The male follows the female closely before mating, probably drawn by her hormonal cues.

Compared to adults, newborn sharks are found closer to shore and in shallower water.

They usually congregate in huge groups over areas that are submerged during high tide.

It is considered a highly skittish shark making it dangerous and difficult to approach.

So, be sure to check for any shark sightings before heading out on that long-awaited surf.

While it is not a predator to humans, it can still mistake your legs or arms for food and go in for a taste. 

6. Mongoose 

Sometimes you can spot these little weasel-like creatures dashing across fields or roadways.

The 1800s saw the deliberate introduction of mongoose to the islands in a now infamously misguided and ignorant effort to biologically manage the rats in the sugar cane plantations.

This was a failed attempt as the animals rarely crossed paths due to their natural wakening hours.

Now, the two species live side by side at opposite times of the day. 

Small mammals, birds, reptiles, eggs, and even fruit are all consumed by mongooses.

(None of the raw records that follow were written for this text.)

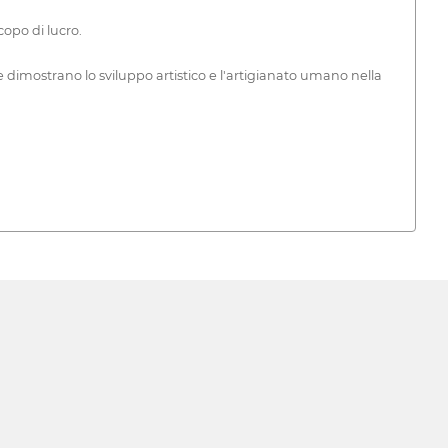
copo di lucro.
e dimostrano lo sviluppo artistico e l'artigianato umano nella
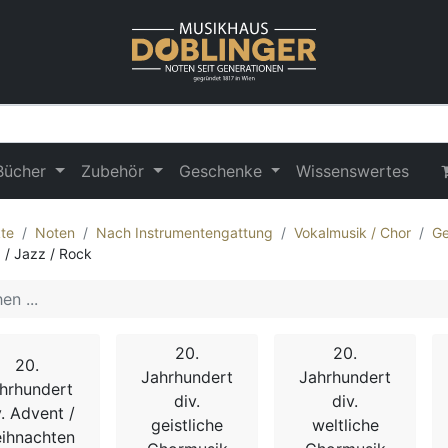
Bücher
Zubehör
Geschenke
Wissenswertes
te
Noten
Nach Instrumentengattung
Vokalmusik / Chor
Ge
 / Jazz / Rock
20.
20.
20.
Jahrhundert
Jahrhundert
hrhundert
div.
div.
v. Advent /
geistliche
weltliche
ihnachten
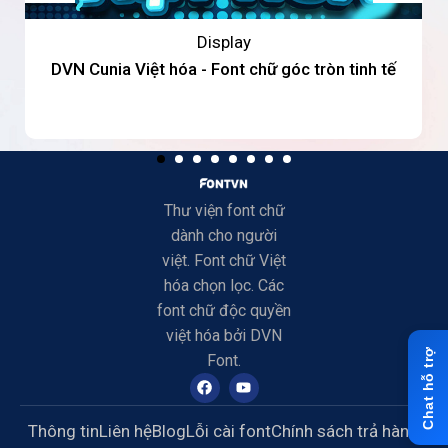
Display
DVN Cunia Việt hóa - Font chữ góc tròn tinh tế
Thư viện font chữ
dành cho người
việt. Font chữ Việt
hóa chọn lọc. Các
font chữ độc quyền
việt hóa bởi DVN
Font.
Thông tin
Liên hệ
Blog
Lỗi cài font
Chính sách trả hàng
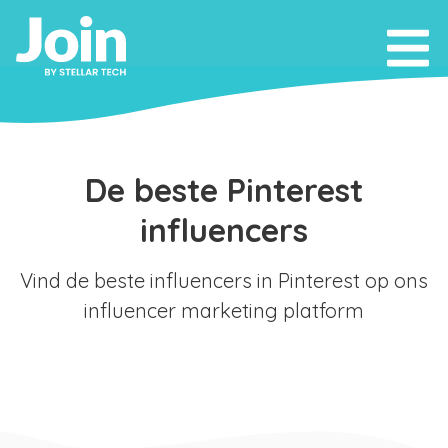
De beste Pinterest
influencers
Vind de beste influencers in Pinterest op ons
influencer marketing platform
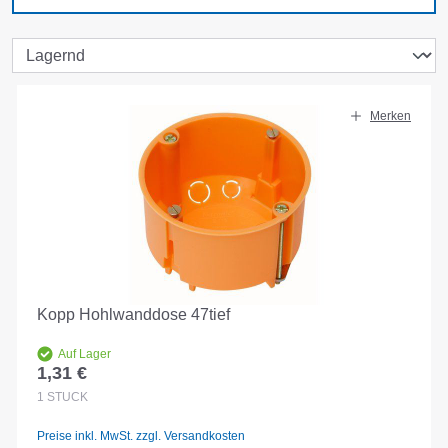
Merken
Kopp Hohlwanddose 47tief
Auf Lager
1,31 €
Regulärer Preis:
1
STÜCK
Preise inkl. MwSt. zzgl. Versandkosten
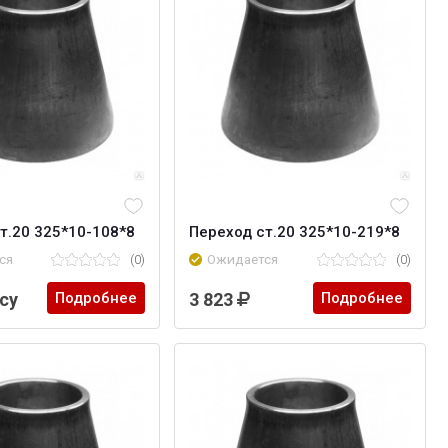
т.20 325*10-108*8
Переход ст.20 325*10-219*8
ся
(0)
Ожидается
(0)
су
Подробнее
3 823
Подробнее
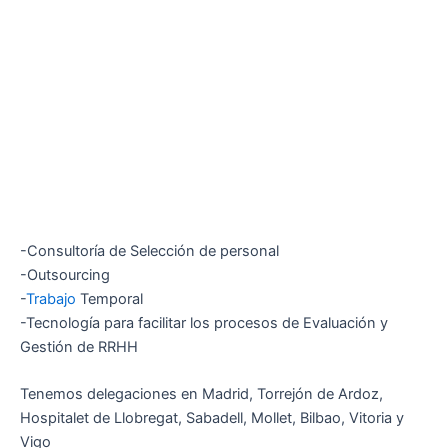
-Consultoría de Selección de personal
-Outsourcing
-
Trabajo
Temporal
-Tecnología para facilitar los procesos de Evaluación y
Gestión de RRHH
Tenemos delegaciones en Madrid, Torrejón de Ardoz,
Hospitalet de Llobregat, Sabadell, Mollet, Bilbao, Vitoria y
Vigo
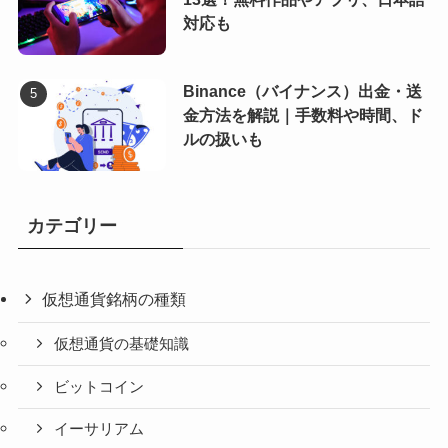
対応も
Binance（バイナンス）出金・送
金方法を解説｜手数料や時間、ド
ルの扱いも
カテゴリー
仮想通貨銘柄の種類
仮想通貨の基礎知識
ビットコイン
イーサリアム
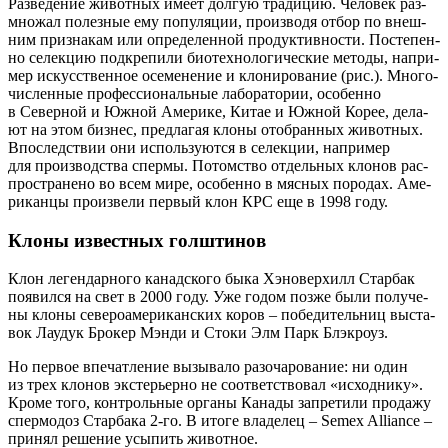
Раз­ве­де­ние живот­ных име­ет дол­гую тра­ди­цию. Чело­век раз­
мно­жал полез­ные ему попу­ля­ции, про­из­во­дя отбор по внеш­
ним при­зна­кам или опре­де­лен­ной про­дук­тив­но­сти. Посте­пен­
но селек­цию под­кре­пи­ли био­тех­но­ло­ги­че­ские мето­ды, напри­
мер искус­ствен­ное осе­ме­не­ние и кло­ни­ро­ва­ние (рис.). Мно­го­
чис­лен­ные про­фес­си­о­наль­ные лабо­ра­то­рии, осо­бен­но
в Север­ной и Южной Аме­ри­ке, Китае и Южной Корее, дела­
ют на этом биз­нес, пред­ла­гая кло­ны ото­бран­ных живот­ных.
Впо­след­ствии они исполь­зу­ют­ся в селек­ции, напри­мер
для про­из­вод­ства спер­мы. Потом­ство отдель­ных кло­нов рас­
про­стра­не­но во всем мире, осо­бен­но в мяс­ных поро­дах. Аме­
ри­кан­цы про­из­ве­ли пер­вый клон КРС еще в 1998 году.
Клоны известных голштинов
Клон леген­дар­но­го канад­ско­го быка Хэно­вер­хилл Стар­бак
появил­ся на свет в 2000 году. Уже годом поз­же были полу­че­
ны кло­ны севе­ро­аме­ри­кан­ских коров – побе­ди­тель­ниц выста­
вок Лау­дук Бро­кер Мэн­ди и Сто­ки Элм Парк Блэкроуз.
Но пер­вое впе­чат­ле­ние вызы­ва­ло разо­ча­ро­ва­ние: ни один
из трех кло­нов экс­те­рьер­но не соот­вет­ство­вал «исход­ни­ку».
Кро­ме того, кон­троль­ные орга­ны Кана­ды запре­ти­ли про­да­жу
спер­мо­доз Стар­ба­ка 2‑го. В ито­ге вла­де­лец – Semex Alliance –
при­нял реше­ние усы­пить животное.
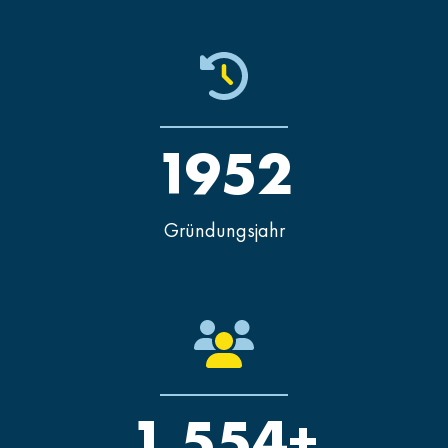
1952
Gründungsjahr
1.554+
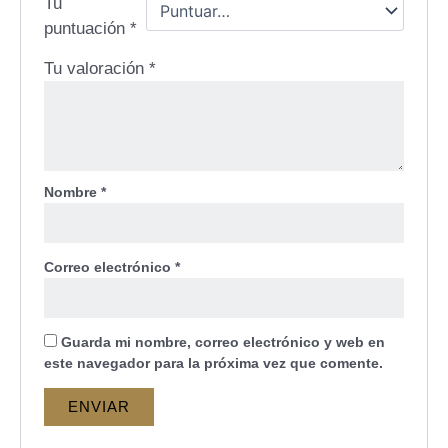
Tu
puntuación
*
Tu valoración
*
Nombre
*
Correo electrónico
*
Guarda mi nombre, correo electrónico y web en
este navegador para la próxima vez que comente.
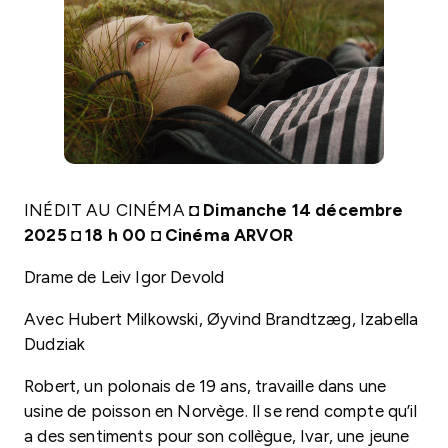
INÉDIT AU CINÉMA ◘
Dimanche 14 décembre
2025 ◘ 18 h 00 ◘ Cinéma ARVOR
Drame de Leiv Igor Devold
Avec Hubert Milkowski, Øyvind Brandtzæg, Izabella
Dudziak
Robert, un polonais de 19 ans, travaille dans une
usine de poisson en Norvège. Il se rend compte qu’il
a des sentiments pour son collègue, Ivar, une jeune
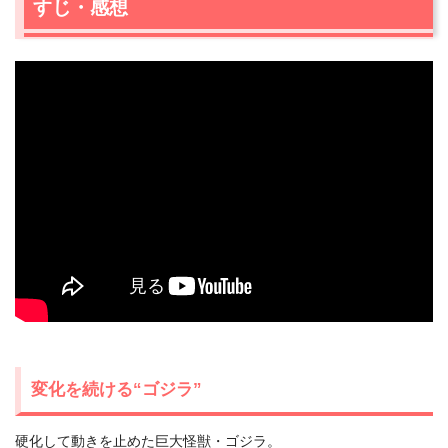
すじ・感想
変化を続ける“ゴジラ”
硬化して動きを止めた巨大怪獣・ゴジラ。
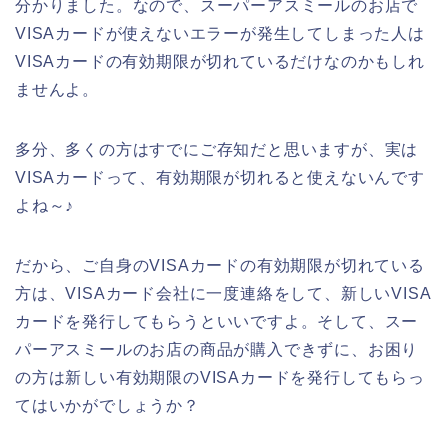
分かりました。なので、スーパーアスミールのお店で
VISAカードが使えないエラーが発生してしまった人は
VISAカードの有効期限が切れているだけなのかもしれ
ませんよ。
多分、多くの方はすでにご存知だと思いますが、実は
VISAカードって、有効期限が切れると使えないんです
よね～♪
だから、ご自身のVISAカードの有効期限が切れている
方は、VISAカード会社に一度連絡をして、新しいVISA
カードを発行してもらうといいですよ。そして、スー
パーアスミールのお店の商品が購入できずに、お困り
の方は新しい有効期限のVISAカードを発行してもらっ
てはいかがでしょうか？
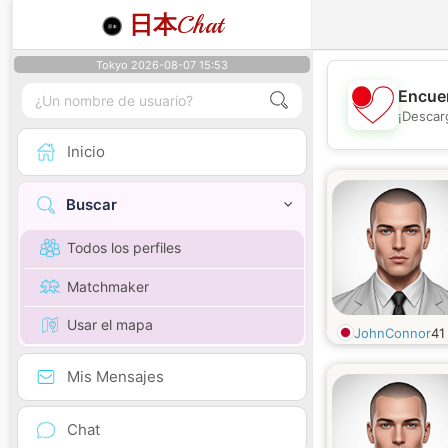
日本
Chat
Tokyo 2026-08-07 15:53
Encuen
¡Descar
Inicio
Buscar
Todos los perfiles
Matchmaker
Usar el mapa
JohnConnor
4
Mis Mensajes
Chat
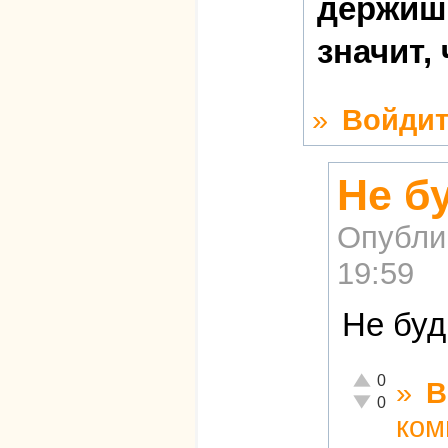
держишь
значит,
»
Войдит
Не б
Опубли
19:59
Не буд
Отлично!
0
»
В
Неадекватно!
0
ком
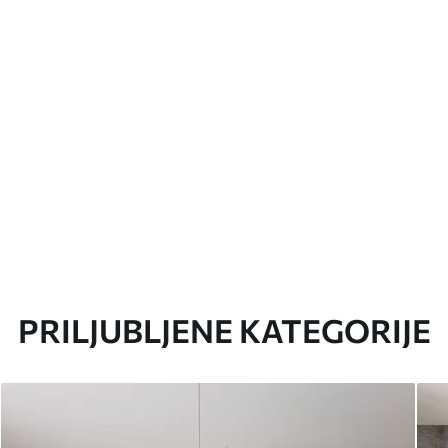
PRILJUBLJENE KATEGORIJE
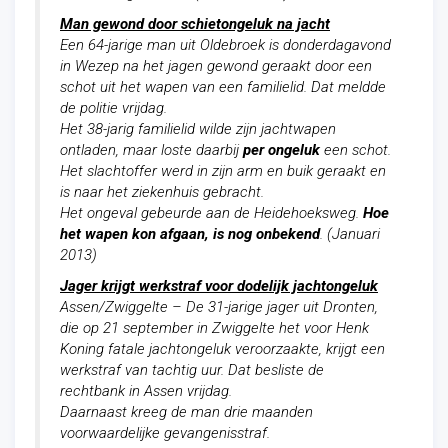
Man gewond door schietongeluk na jacht
Een 64-jarige man uit Oldebroek is donderdagavond
in Wezep na het jagen gewond geraakt door een
schot uit het wapen van een familielid. Dat meldde
de politie vrijdag.
Het 38-jarig familielid wilde zijn jachtwapen
ontladen, maar loste daarbij
per ongeluk
een schot.
Het slachtoffer werd in zijn arm en buik geraakt en
is naar het ziekenhuis gebracht.
Het ongeval gebeurde aan de Heidehoeksweg.
Hoe
het wapen kon afgaan, is nog onbekend
. (Januari
2013)
Jager krijgt werkstraf voor dodelijk jachtongeluk
Assen/Zwiggelte – De 31-jarige jager uit Dronten,
die op 21 september in Zwiggelte het voor Henk
Koning fatale jachtongeluk veroorzaakte, krijgt een
werkstraf van tachtig uur. Dat besliste de
rechtbank in Assen vrijdag.
Daarnaast kreeg de man drie maanden
voorwaardelijke gevangenisstraf.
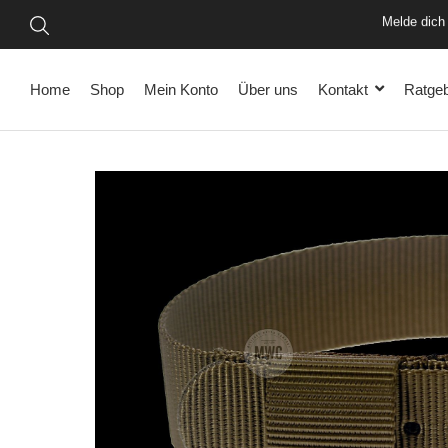
Vo
Mel
Home
Shop
Mein Konto
Über uns
Kontakt
Ratge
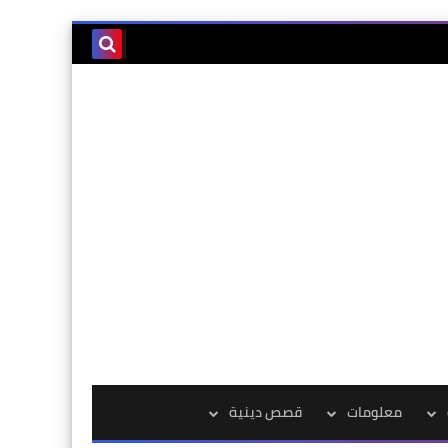
معلومات
قصص دينية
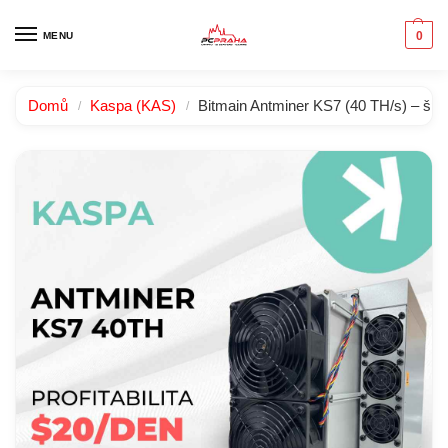
0
MENU
Domů
Kaspa (KAS)
Bitmain Antminer KS7 (40 TH/s) – šp
/
/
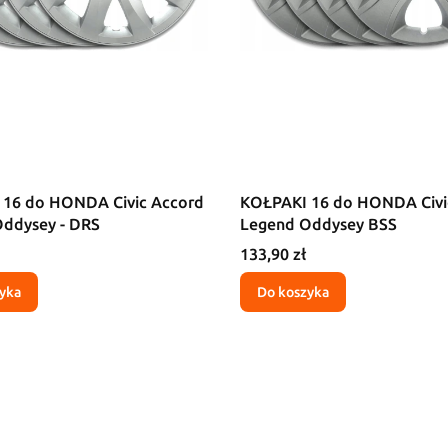
16 do HONDA Civic Accord
KOŁPAKI 16 do HONDA Civi
ddysey - DRS
Legend Oddysey BSS
Cena
133,90 zł
yka
Do koszyka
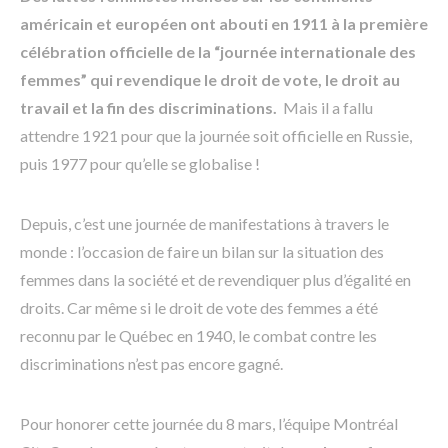
américain et européen ont abouti en 1911 à la première
célébration officielle de la “journée internationale des
femmes” qui revendique le droit de vote, le droit au
travail et la fin des discriminations.
Mais il a fallu
attendre 1921 pour que la journée soit officielle en Russie,
puis 1977 pour qu’elle se globalise !
Depuis, c’est une journée de manifestations à travers le
monde : l’occasion de faire un bilan sur la situation des
femmes dans la société et de revendiquer plus d’égalité en
droits. Car même si le droit de vote des femmes a été
reconnu par le Québec en 1940, le combat contre les
discriminations n’est pas encore gagné.
Pour honorer cette journée du 8 mars, l’équipe Montréal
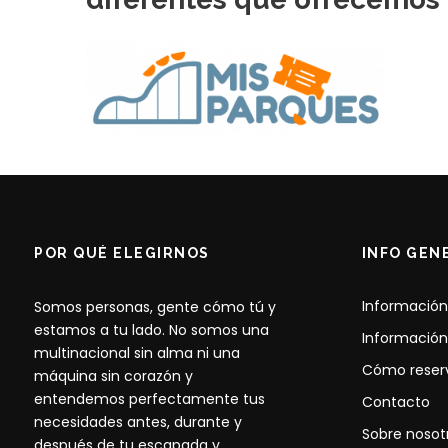
POR QUÉ ELEGIRNOS
INFO GEN
Información
Somos personas, gente cómo tú y
estamos a tu lado. No somos una
Información
multinacional sin alma ni una
Cómo reser
máquina sin corazón y
entendemos perfectamente tus
Contacto
necesidades antes, durante y
Sobre nosot
después de tu escapada y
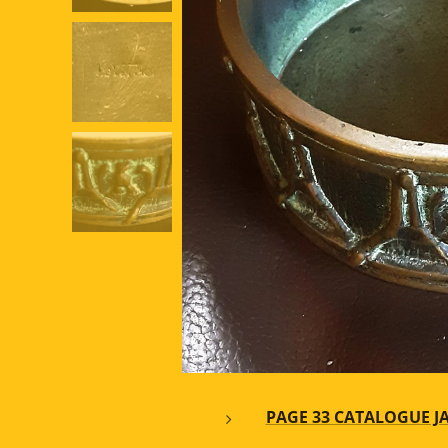
PAGE 33 CATALOGUE J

Many mongooses may fight and kill venomous snakes for food, notably those of the genus Herpestes.

They rely on quickness and dexterity, darting at the snake’s head and snapping its skull with a vicious bite.

Mongooses are sometimes bitten, but they have a glycoprotein that binds to the proteins in snake venom, rendering them inactive and harmless.

Quite an incredible feature when dealing with such harmful enemies. 

7. Hawaiian Monk Seal 

The Hawaiian Monk Seal is a true treasure and is a wonderful sight to see when walking along the beaches of Maui.

It is one of the most endangered marine mammals in the world with only around 1,400 in the wild. 

The majority of Hawaiians reside in the far-flung northernmost islands, but roughly 300 also dwell in the general area of the main Hawaiian islands, with about 10 to 15 of them frequently visiting Maui. 

They often come ashore for some rest and sunbathing which may make them appear dead.

This gives visitors the inclination to approach the seal but it is important to leave it alone if you spot one.

They may look cute and cuddly but they are known for having a vicious and unforgiving bite. 

Be even more cautious and avoid getting between them if the sighting is a female monk seal with a pup, which is quite uncommon.

8. Nene Goose 

The Nene Goose pronounced Nay-Nay is native to Hawaii and is even the official state bird.

They are believed to be descended from the Canada Goose with their height and graceful presence. 

Since they are lifelong partners, you will most frequently see them in couples. The nene was on the verge of extinction.

In actuality, there were only 30 nene geese in Hawaii by 1951, and they were extinct on the island of Maui by the late 1800s. 

The island of Maui has worked tirelessly to protect and preserve the Nene species.

Today there are more than 2,800 Nene Goose in the state of Hawaii with 500 of those thriving in Maui.

You will most likely spot them in the Haleakala National Park as you explore the grounds. 

9. Gecko 

The adorable Gecko is a thriving species of reptile in Maui.

They are welcomed into homes and public places to deal with rampant insects such as ants, cockroaches, and termites. Allowing you to live bug-free. 

They are also one of the only species where a female can fertilize her own eggs without the need for a male. 

Geckos typically only grow to around 4 inches long and have the incredible ability to detach their tails in times of distress.

You will often see tailless Geckos running around after battling with cats and other predators. 

This precious reptile is harmless to humans and is embraced by the people of Maui. 

Final Thoughts 

There is no shortage of wildlife in Maui. From land to the depths of the ocean, there are thousands of species to be discovered.

Some are more than happy to interact with humans while others should be left well and truly alone. 

Above are 9 interesting animals in Maui that will bring color and life to your vacation.

Whether you go diving with the historic Sea Turtle or find a Gecko in your bathroom, you are sure to spot something on your trip. 

Maui is working hard to conserve and grow its wildlife population so always be respectful of the animals you discover!